> TEXTE À ÉTUDIER
==================================================

La Presse Anarchiste

Dans les syndicats

Les anar­chistes ont com­pris, à nou­veau, tout l’in­té­rêt qu’il y a, pour assu­rer la pro­pa­ga­tion de leurs théo­ries et de leur bel idéal, de péné­trer dans l’or­ga­ni­sa­tion syndicale.

Le grou­pe­ment éco­no­mique de la classe ouvrière leur appa­raît comme repré­sen­tant, par sa forme, sa com­po­si­tion et sa struc­ture, l’ap­pa­reil sus­cep­tible de faci­li­ter l’é­ta­blis­se­ment de la socié­té qu’ils entrevoient.

Il est donc fort inté­res­sant de don­ner à la ques­tion, syn­di­cale une place impor­tante, dans nos études comme dans nos dis­cus­sions, pour per­mettre à cha­cun de nous de déter­mi­ner la posi­tion qu’il est indis­pen­sable de prendre.

Nous devons nous atta­cher à obser­ver les faits saillants, dont le relief attire plus spé­cia­le­ment l’at­ten­tion des mili­tants, tou­jours en quête de connais­sances approfondies.

==================================================

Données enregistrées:
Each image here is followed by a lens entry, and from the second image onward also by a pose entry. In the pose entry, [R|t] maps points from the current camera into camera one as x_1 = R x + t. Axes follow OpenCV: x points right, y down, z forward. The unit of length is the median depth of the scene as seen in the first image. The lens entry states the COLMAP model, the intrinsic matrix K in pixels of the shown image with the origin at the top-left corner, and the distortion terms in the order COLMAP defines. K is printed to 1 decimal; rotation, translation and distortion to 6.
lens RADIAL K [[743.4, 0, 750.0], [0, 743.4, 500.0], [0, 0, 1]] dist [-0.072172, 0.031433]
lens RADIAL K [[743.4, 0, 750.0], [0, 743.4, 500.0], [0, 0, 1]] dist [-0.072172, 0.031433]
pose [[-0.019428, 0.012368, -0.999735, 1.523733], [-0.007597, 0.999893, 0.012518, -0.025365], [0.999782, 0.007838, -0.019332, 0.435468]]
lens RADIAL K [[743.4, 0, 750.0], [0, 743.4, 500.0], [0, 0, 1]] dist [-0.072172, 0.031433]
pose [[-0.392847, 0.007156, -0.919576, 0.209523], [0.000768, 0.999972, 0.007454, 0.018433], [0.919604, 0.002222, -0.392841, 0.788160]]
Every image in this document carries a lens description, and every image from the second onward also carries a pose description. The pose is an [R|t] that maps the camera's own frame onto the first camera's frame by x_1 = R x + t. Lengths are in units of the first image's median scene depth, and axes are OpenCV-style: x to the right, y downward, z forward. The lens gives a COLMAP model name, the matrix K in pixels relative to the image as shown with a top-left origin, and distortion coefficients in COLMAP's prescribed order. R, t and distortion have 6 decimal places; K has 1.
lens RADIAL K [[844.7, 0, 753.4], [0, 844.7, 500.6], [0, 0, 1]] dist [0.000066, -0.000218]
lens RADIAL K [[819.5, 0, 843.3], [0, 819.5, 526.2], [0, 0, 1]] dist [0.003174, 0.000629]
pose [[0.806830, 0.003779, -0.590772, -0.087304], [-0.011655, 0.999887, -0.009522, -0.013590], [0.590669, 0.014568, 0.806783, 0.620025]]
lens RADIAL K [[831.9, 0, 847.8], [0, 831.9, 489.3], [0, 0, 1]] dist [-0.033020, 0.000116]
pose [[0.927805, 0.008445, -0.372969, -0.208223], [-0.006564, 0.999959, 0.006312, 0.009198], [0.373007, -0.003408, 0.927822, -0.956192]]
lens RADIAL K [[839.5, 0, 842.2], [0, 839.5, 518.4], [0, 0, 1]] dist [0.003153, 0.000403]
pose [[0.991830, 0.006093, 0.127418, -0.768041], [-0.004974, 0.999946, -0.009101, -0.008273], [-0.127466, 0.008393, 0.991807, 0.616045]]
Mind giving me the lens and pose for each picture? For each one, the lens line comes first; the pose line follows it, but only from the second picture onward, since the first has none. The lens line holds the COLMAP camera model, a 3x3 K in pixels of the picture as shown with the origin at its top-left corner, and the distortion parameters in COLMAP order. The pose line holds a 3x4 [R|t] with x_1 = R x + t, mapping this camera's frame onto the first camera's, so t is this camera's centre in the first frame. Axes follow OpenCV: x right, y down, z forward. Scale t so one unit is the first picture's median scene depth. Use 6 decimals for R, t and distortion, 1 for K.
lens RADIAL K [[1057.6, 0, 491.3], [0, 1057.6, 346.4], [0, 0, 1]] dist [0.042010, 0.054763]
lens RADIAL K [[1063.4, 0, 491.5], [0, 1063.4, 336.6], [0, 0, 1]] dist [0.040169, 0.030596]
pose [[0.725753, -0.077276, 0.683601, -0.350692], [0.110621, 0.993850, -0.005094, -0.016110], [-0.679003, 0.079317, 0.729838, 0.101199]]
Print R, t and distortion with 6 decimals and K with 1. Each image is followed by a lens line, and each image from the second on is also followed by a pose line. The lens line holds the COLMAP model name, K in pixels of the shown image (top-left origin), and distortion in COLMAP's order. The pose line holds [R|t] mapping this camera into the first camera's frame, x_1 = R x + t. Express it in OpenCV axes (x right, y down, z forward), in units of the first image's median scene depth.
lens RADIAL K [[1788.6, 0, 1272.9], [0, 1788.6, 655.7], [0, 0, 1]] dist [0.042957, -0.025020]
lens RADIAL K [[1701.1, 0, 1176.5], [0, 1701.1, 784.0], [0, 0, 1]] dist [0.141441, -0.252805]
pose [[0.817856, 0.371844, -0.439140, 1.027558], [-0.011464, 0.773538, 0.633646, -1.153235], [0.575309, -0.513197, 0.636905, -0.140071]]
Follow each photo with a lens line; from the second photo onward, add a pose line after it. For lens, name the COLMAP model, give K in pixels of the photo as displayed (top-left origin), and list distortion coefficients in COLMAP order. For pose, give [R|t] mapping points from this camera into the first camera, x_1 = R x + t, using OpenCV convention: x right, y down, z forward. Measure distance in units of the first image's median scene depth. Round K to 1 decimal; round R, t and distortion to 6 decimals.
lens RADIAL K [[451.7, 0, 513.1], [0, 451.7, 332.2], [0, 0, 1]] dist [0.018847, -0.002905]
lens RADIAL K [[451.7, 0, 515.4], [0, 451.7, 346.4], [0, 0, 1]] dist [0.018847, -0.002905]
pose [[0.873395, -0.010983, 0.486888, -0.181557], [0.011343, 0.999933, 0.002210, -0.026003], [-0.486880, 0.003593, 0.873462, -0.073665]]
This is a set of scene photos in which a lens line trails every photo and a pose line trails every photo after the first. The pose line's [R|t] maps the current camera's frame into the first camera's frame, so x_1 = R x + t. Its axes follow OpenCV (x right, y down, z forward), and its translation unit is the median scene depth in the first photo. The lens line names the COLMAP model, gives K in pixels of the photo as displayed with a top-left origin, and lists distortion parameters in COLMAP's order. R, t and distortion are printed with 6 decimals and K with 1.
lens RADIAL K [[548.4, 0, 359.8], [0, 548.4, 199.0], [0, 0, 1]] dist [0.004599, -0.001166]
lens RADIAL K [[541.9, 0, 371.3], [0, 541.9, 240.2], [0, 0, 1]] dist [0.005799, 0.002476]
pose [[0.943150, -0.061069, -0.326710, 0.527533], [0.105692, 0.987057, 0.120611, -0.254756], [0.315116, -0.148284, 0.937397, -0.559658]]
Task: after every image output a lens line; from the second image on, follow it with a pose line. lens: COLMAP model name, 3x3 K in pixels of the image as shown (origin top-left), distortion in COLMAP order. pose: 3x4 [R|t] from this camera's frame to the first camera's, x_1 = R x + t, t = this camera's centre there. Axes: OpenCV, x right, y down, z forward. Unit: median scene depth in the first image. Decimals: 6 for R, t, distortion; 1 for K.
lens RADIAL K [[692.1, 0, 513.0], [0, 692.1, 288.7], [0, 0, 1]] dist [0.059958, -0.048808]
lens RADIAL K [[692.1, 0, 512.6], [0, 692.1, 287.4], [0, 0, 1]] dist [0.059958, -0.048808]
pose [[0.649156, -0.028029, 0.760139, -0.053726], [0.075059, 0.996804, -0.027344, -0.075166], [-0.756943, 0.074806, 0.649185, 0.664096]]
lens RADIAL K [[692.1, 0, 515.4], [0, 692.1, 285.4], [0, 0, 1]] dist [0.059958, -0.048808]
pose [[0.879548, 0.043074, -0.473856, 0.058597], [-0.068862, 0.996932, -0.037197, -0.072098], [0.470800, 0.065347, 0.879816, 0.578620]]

==================================================

> CONSIGNE
Recopiez sans rien changer le passage du texte sur les anarchistes dans les syndicats, de « La Presse Anarchiste » à « dans l’or­ga­ni­sa­tion syndicale. ».

> CORRIGÉ DE L'EXERCICE
La Presse Anarchiste

Dans les syndicats

Les anar­chistes ont com­pris, à nou­veau, tout l’in­té­rêt qu’il y a, pour assu­rer la pro­pa­ga­tion de leurs théo­ries et de leur bel idéal, de péné­trer dans l’or­ga­ni­sa­tion syndicale.